— TRY IT —
From the first line of the entries below through the line holding "surface water resources", write out every line exactly, please, and leave out the pictures.

(Dataset entries)
※ ※ ※

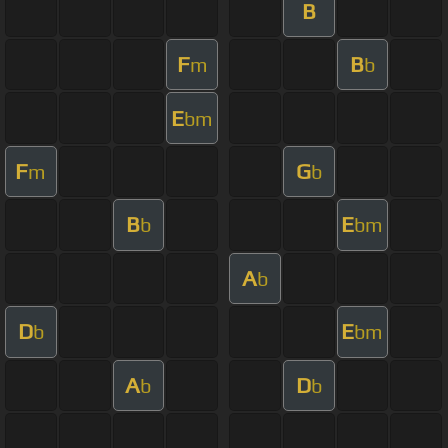
B
F
B
m
b
E
bm
F
G
m
b
B
E
b
bm
A
b
D
E
b
bm
A
D
b
b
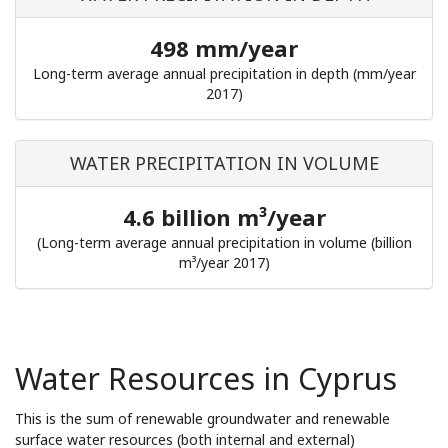
498 mm/year
Long-term average annual precipitation in depth (mm/year
2017)
WATER PRECIPITATION IN VOLUME
4.6 billion m³/year
(Long-term average annual precipitation in volume (billion
m³/year 2017)
Water Resources in Cyprus
This is the sum of renewable groundwater and renewable
surface water resources (both internal and external)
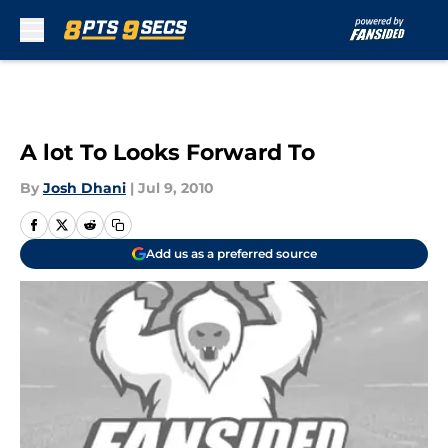
Skip to main content
A lot To Looks Forward To
By
Josh Dhani
|
Jul 9, 2010
Add us as a preferred source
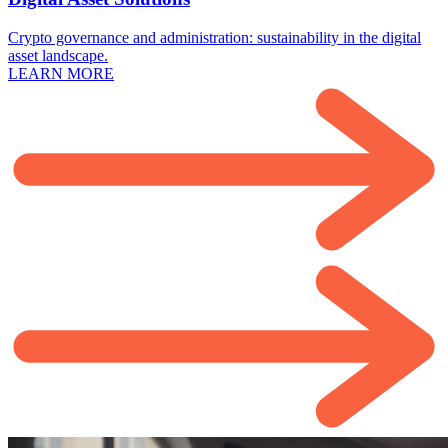
Crypto governance and administration: sustainability in the digital
asset landscape.
LEARN MORE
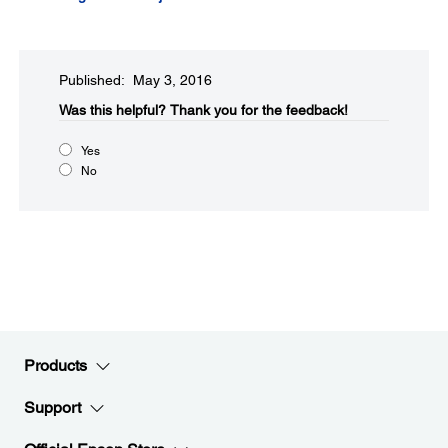
Published: May 3, 2016
Was this helpful?​
Thank you for the feedback!
Yes
No
Products
Support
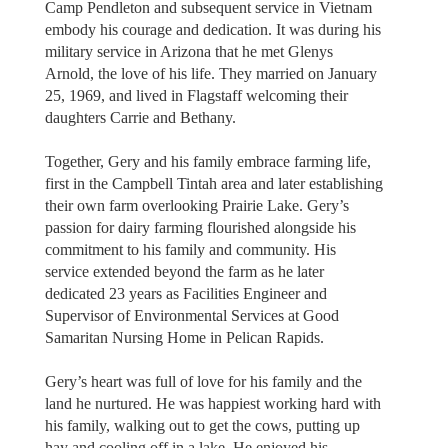
Camp Pendleton and subsequent service in Vietnam
embody his courage and dedication. It was during his
military service in Arizona that he met Glenys
Arnold, the love of his life. They married on January
25, 1969, and lived in Flagstaff welcoming their
daughters Carrie and Bethany.
Together, Gery and his family embrace farming life,
first in the Campbell Tintah area and later establishing
their own farm overlooking Prairie Lake. Gery’s
passion for dairy farming flourished alongside his
commitment to his family and community. His
service extended beyond the farm as he later
dedicated 23 years as Facilities Engineer and
Supervisor of Environmental Services at Good
Samaritan Nursing Home in Pelican Rapids.
Gery’s heart was full of love for his family and the
land he nurtured. He was happiest working hard with
his family, walking out to get the cows, putting up
hay and cooling off in a lake. He enjoyed his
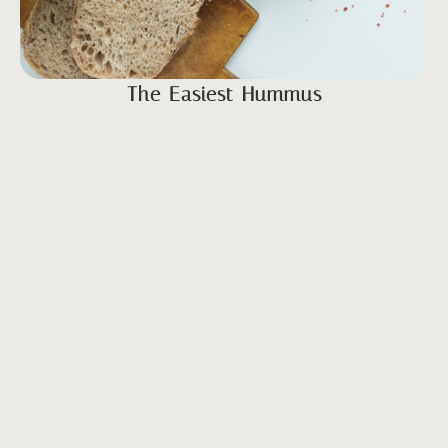
The Easiest Hummus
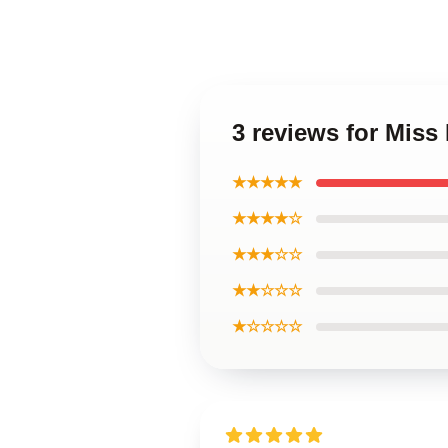
3 reviews for Miss
★★★★★
★★★★☆
★★★☆☆
★★☆☆☆
★☆☆☆☆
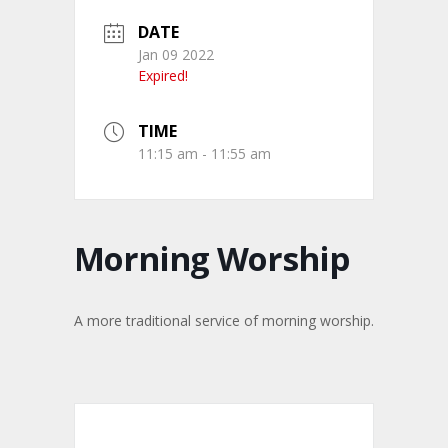
DATE
Jan 09 2022
Expired!
TIME
11:15 am - 11:55 am
Morning Worship
A more traditional service of morning worship.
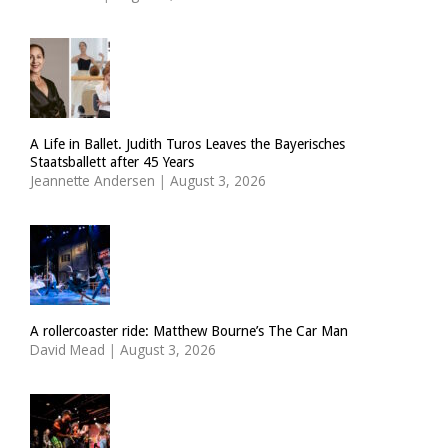
A Life in Ballet. Judith Turos Leaves the Bayerisches
Staatsballett after 45 Years
Jeannette Andersen
|
August 3, 2026
A rollercoaster ride: Matthew Bourne’s The Car Man
David Mead
|
August 3, 2026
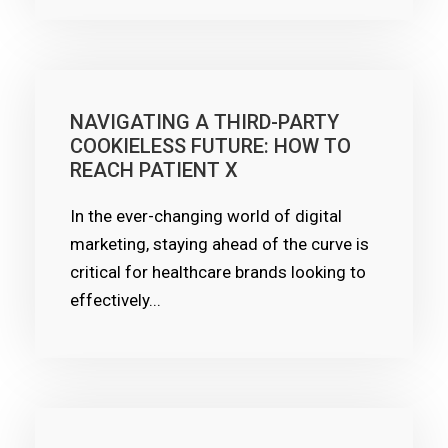
NAVIGATING A THIRD-PARTY
COOKIELESS FUTURE: HOW TO
REACH PATIENT X
In the ever-changing world of digital
marketing, staying ahead of the curve is
critical for healthcare brands looking to
effectively...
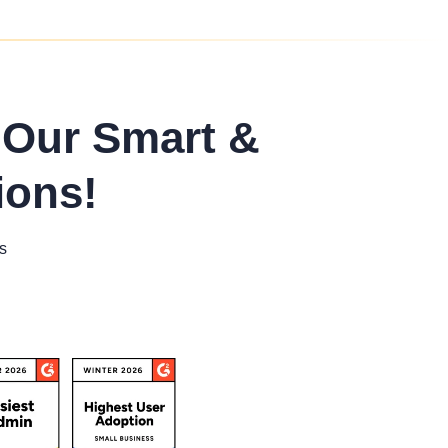
 Our Smart &
ions!
s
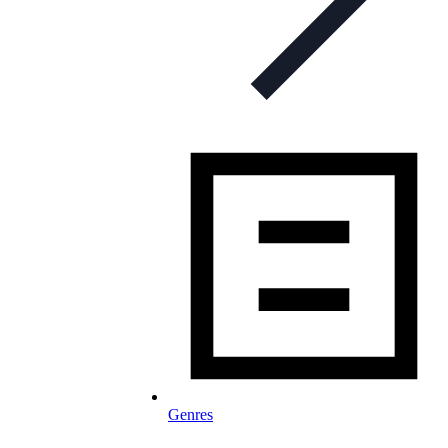
Genres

※ ※ ※

— ANSWER SPACE —
B
F
B
m
b
E
bm
F
G
m
b
B
E
b
bm
A
b
D
E
b
bm
A
D
b
b
498 mm/year
Long-term average annual precipitation in depth (mm/year
2017)
WATER PRECIPITATION IN VOLUME
4.6 billion m³/year
(Long-term average annual precipitation in volume (billion
m³/year 2017)
Water Resources in Cyprus
This is the sum of renewable groundwater and renewable
surface water resources (both internal and external)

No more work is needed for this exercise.